Top-level Internet domain for Belarus

.by is the Internet country code top-level domain (ccTLD) for Belarus. It is administered by the Operations and Analysis Centre under the President of the Republic of Belarus (Оперативно-аналитический центр при Президенте Республики Беларусь). The BY code originates from the ISO code for Byelorussia, the former name of the country. The ccTLD was created for Belarus on 10 May 1994.

== Eligibility ==
The Operations and Analysis Centre under the President of the Republic of Belarus allows for anyone (not only for those who reside in Belarus) to register a second level domain such as something.by. However, third-level domains .gov.by and .mil.by are reserved for government use only. The names chosen for second-level domains must not conflict with those already registered or with well-known brand names. The names also must have two or more Latin characters and they cannot either start or finish with a hyphen (-). Second-level names that might have words or phrases that are deemed to be vulgar or illegal can also be rejected by the Administrator of ccTLD BY.

== History ==
At the very beginning there was only one company in Belarus which carried out the registration of domains .by – Open Contact Ltd. In October 2006 two other Belarusian companies got the licence to provide technical protection of information, including its execution by cryptographic means, and comprising the usage of a digital signature. Those were Reliable Software Inc. and Business Network JV. The former one has started to receive inquiries and carry out domain registration since 27 March 2007. On 3 September 2007 the licence was granted also to Extmedia and on 29 June to Active Technologies. At present each of the five companies carries out domain registration officially. Since 1994 the only Technical Administrator of the .by domain has been Open Contact Ltd.
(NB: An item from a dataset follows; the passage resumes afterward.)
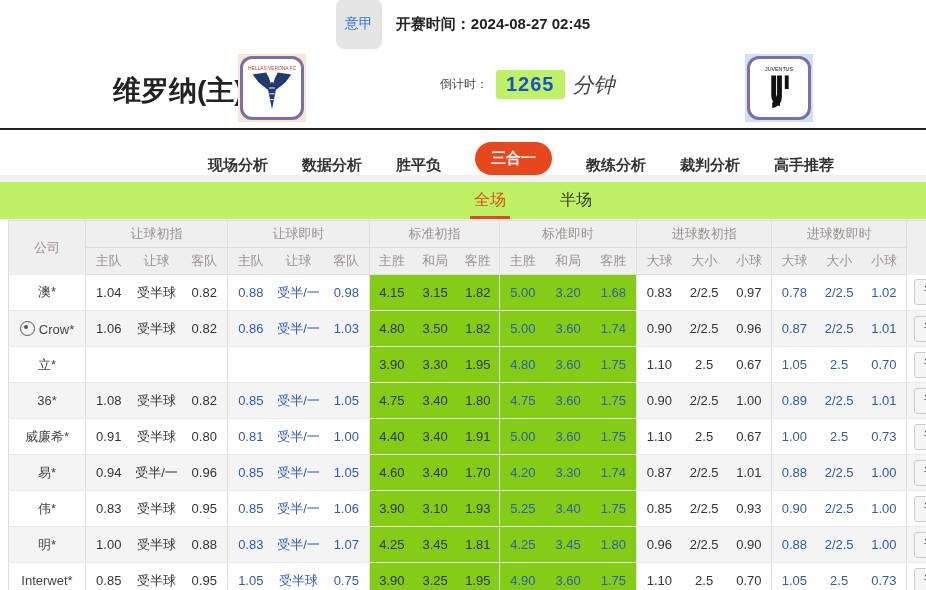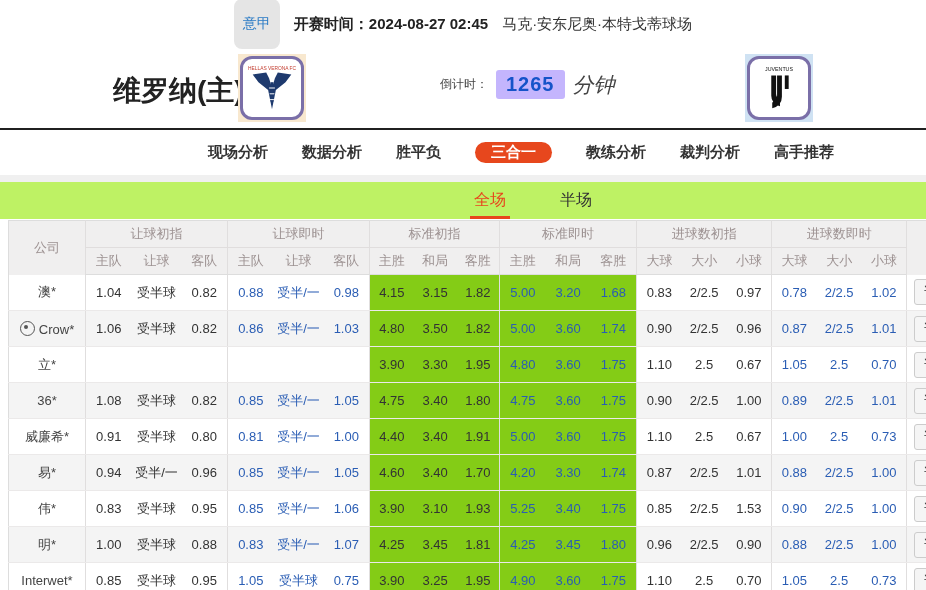"马克·安东尼奥·本特戈蒂球场" span.venue { html: <span>马克·安东尼奥·本特戈蒂球场</span> -> none }
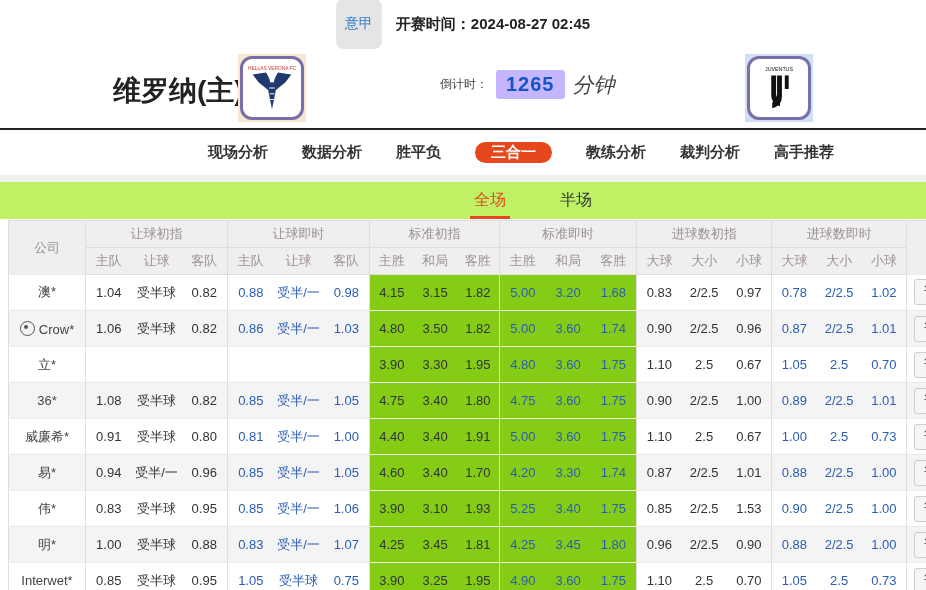"1265" .countdown-chip { background: #c4b5fd -> #bef264 }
According to the results of the competition conducted in September 2010 by the Operations and Analysis Centre (OAC), the authorised government body for the purposes of security of the Internet, the .by domain was redelegated to Reliable Software Inc. (hoster.by). On 7 February 2012 ICANN approved the candidacy of the company unequivocally.

In 2007 while Open Contact Ltd. was the Technical Administrator of the .by domain it announced the reduction of price on national domains from (US$88) to ($60). This measure triggered the process of transmission of Belarusian web-sites from generic top-level domains to the national one.

Since 2012, when Reliable Software Inc. (hoster.by) became the Technical Administrator of the .by domain, several changes have been adopted: the assessment of inquiries in the Operations and Analysis Centre (OAC) and a free 30-day reservation of a domain name have been eliminated and WHOIS-service has started to work.

== Fees ==
Since 2011 due to changes in currency exchange rate the price has decreased. The costs to use a .by domain is a US$12 fee for the first year and second payment of $12 to maintain the domain. The renewal of the domain occurs yearly. The maximum upfront payment is 1 years. The payment of the fees occur by bank transfer, WebMoney, credit card or cash depending on the registrar.

== Internationalized country code top-level domain ==
Belarus applied for the Cyrillic top-level domain .бел, intended to be used with subdomains in the same script, which was approved by the ICANN in 2015.